The fourth-quarter net loss of US$9.83 billion compared with a profit of US$5.1 billion, the New York-based bank said. Citigroup reduced its dividend by 41 per cent and is selling US$14.5 billion of preferred stock to investors to shore up depleted capital.
CEO Vikram Pandit axed 4200 jobs and plans more cuts.
The results are "unacceptable", Pandit said yesterday.
He was installed in December after Charles "Chuck" Prince stepped down amid mounting sub-prime losses.
"We need to do better, and we will."
Citigroup fell 7.3 per cent in New York trading as the largest US bank warned of rising delinquencies on its US$214 billion portfolio of home loans and said more credit-card and auto loans were going bad.
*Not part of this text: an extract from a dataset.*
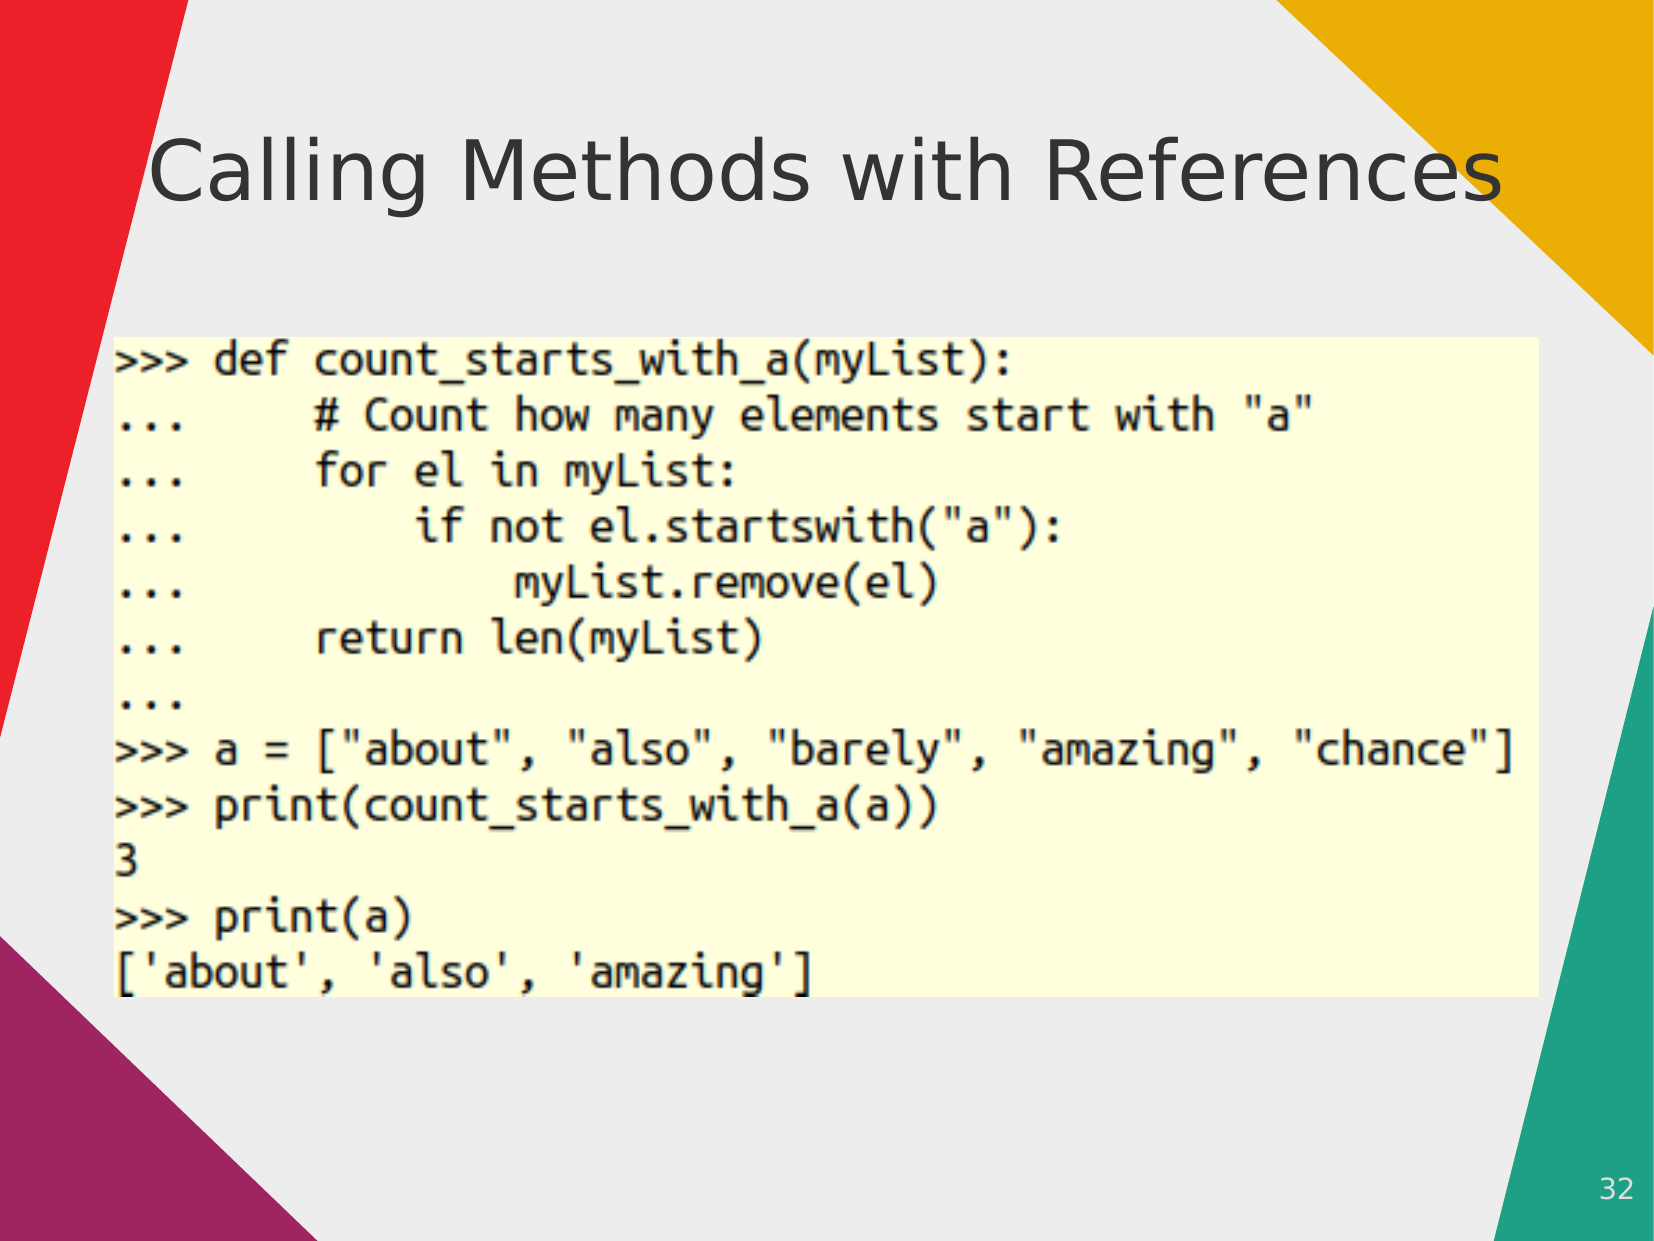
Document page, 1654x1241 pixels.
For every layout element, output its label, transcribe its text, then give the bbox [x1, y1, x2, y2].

picture [114, 337, 1539, 997]
title Calling Methods with References [114, 73, 1539, 271]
The bank cited a slowing economy in setting aside US$5.2 billion to cover loan losses in its US consumer division, about five times the year-earlier amount.
The markdown on sub-prime securities, almost double what the company forecast in November, also was the biggest so far among the world's top financial companies, exceeding the US$14 billion by Zurich-based UBS AG, Europe's largest bank.
Standard & Poor's reduced its long-term rating on Citigroup to AA- from AA, reflecting the "severe losses" and the likelihood that the bank's 2008 performance "could be rocky".